Splitting and Tokenization

The split() method provides advanced string splitting with pattern-based delimiters.

import re

# Split on multiple delimiters
text = "apple,banana;cherry|date:elderberry"
fruits = re.split(r'[,;|:]', text)
print(fruits)  # ['apple', 'banana', 'cherry', 'date', 'elderberry']

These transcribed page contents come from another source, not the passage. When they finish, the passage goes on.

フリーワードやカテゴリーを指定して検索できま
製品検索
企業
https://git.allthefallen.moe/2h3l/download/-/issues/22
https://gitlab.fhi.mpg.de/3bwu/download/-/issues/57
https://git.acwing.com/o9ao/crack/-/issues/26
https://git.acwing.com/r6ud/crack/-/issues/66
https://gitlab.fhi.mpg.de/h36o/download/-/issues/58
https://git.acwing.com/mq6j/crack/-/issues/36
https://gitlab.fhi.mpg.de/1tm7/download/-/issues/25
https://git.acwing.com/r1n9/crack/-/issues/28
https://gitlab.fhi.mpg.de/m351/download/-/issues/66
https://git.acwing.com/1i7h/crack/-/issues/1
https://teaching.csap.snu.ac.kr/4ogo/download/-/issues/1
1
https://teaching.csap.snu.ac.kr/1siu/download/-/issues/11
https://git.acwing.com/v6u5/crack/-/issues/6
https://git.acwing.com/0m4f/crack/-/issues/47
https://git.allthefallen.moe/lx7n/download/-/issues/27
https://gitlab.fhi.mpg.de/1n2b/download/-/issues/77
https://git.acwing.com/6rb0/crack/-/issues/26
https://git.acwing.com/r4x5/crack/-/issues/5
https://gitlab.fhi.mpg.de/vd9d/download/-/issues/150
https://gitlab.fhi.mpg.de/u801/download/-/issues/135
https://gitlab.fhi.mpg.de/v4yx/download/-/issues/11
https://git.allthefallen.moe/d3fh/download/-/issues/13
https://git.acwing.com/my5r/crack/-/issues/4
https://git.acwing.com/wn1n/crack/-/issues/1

# Split with capture groups preserves delimiters
text = "one1two2three3four"
parts = re.split(r'(\d+)', text)
print(parts)  # ['one', '1', 'two', '2', 'three', '3', 'four']

# Limit splits
text = "a:b:c:d:e"
parts = re.split(r':', text, maxsplit=2)
print(parts)  # ['a', 'b', 'c:d:e']

# Tokenize code-like syntax
code = "func(arg1, arg2, 'string value')"
tokens = re.findall(r'\w+|[^\w\s]', code)
print(tokens)  # ['func', '(', 'arg1', ',', 'arg2', ',', "'", 'string', ...]

The re module’s power lies in understanding method selection, compilation optimization, and assertion mechanics. Master these fundamentals before attempting complex patterns.